## Document segment
━━━━━━━━━━━━━━━━━━━━

In the first method, individuals were classified as having dyslipidaemia if their lipid levels were equal to or exceeded the values recommended by scientific societies for low- or moderate-risk populations. In the second method, individuals were classified as having dyslipidaemia if their lipid levels were above the P90 (or below the P10, accordingly). In both methods, being under lipid-lowering medication was also considered for TC, LDL-C, apoB, non-HDL-C, and sdLDL-C.
3.2.1. Evaluation of Dyslipidaemia by Recommended Values
The prevalence of lipid and lipoprotein values equal to or above the recommended levels for low-risk or moderate-risk populations in the Portuguese population, stratified by sex and age, is presented in Figure 1. National prevalence of elevated lipid values was as follows; 64.6% for TC, 66.9% for LDL-C, 51.3% for apoB, 68.9% for non-HDL-C, 17.8% for TG, and 21.1% for Lp(a). Significant differences (p < 0.05) between sexes were observed for LDL-C, apoB, non-HDL-C, and TG, with men showing higher prevalence than women. Prevalence increased with age across all parameters, particularly from the 18–29 age group to the 50–59 age group, except for Lp(a), where no significant differences were noted.

━━━━━━━━━━━━━━━━━━━━

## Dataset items
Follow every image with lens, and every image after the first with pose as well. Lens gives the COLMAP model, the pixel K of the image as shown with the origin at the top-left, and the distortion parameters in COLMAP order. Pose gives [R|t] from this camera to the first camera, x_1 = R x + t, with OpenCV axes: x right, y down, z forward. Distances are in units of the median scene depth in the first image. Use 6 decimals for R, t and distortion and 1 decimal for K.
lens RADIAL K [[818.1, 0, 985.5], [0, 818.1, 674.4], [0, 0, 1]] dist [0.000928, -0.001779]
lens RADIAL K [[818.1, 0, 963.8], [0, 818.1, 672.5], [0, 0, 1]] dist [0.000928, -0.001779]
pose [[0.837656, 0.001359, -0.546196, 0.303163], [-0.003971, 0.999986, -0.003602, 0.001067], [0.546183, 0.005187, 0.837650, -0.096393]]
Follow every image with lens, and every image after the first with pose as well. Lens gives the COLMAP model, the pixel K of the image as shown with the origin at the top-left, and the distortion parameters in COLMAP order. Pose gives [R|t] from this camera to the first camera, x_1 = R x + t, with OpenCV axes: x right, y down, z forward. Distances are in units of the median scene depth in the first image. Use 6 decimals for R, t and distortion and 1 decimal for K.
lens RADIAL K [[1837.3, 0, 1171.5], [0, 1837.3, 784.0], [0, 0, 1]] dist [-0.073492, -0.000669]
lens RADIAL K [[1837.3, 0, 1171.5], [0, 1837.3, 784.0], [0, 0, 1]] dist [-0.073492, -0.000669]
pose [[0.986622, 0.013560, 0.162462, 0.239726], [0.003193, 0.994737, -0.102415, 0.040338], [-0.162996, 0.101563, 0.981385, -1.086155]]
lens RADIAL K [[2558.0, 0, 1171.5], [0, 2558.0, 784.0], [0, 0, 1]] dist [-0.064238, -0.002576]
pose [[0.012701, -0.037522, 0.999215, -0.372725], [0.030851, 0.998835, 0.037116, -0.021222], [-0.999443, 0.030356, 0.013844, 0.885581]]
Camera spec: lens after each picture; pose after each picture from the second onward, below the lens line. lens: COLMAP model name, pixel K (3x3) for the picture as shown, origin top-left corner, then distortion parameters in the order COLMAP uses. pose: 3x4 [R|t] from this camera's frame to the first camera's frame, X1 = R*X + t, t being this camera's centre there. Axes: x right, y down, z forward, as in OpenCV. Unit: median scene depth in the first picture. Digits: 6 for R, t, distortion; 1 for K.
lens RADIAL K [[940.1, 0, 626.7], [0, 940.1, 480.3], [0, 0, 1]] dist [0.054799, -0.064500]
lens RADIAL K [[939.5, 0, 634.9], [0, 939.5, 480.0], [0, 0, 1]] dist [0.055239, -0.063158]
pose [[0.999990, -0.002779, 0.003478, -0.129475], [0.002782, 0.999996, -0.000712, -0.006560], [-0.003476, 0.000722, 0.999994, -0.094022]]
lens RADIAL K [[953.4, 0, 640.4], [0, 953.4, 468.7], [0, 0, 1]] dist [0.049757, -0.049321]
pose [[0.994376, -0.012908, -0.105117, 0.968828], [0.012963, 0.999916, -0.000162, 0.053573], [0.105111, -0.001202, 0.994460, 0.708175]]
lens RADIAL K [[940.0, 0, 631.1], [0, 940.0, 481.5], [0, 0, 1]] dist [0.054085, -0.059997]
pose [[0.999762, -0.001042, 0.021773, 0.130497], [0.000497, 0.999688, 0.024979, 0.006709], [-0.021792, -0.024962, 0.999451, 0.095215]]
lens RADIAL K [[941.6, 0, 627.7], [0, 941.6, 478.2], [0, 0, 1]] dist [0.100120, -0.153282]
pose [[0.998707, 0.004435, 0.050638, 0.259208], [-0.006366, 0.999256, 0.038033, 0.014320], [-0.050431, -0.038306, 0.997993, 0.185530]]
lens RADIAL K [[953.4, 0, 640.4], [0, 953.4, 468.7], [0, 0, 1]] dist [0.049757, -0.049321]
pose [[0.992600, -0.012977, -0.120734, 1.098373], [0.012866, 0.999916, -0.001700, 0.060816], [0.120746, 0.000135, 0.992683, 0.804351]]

━━━━━━━━━━━━━━━━━━━━

## Parts of the exercise
(a) What does the dyslipidaemia passage state on each of these points?
(i) In the second method, which percentile must lipid levels be above for someone to be classified as having dyslipidaemia?
(ii) What was the national prevalence of elevated TG?
(iii) For which parameter were no significant age differences noted?
(b) Can you copy the dyslipidaemia passage word for word, from "In the first" up to and including "non-HDL-C, and sdLDL-C."?
The entries have no connection to the dyslipidaemia passage.

## Solutions per task
(a)
(i) The P90
(ii) 17.8%
(iii) Lp(a)

(b)
In the first method, individuals were classified as having dyslipidaemia if their lipid levels were equal to or exceeded the values recommended by scientific societies for low- or moderate-risk populations. In the second method, individuals were classified as having dyslipidaemia if their lipid levels were above the P90 (or below the P10, accordingly). In both methods, being under lipid-lowering medication was also considered for TC, LDL-C, apoB, non-HDL-C, and sdLDL-C.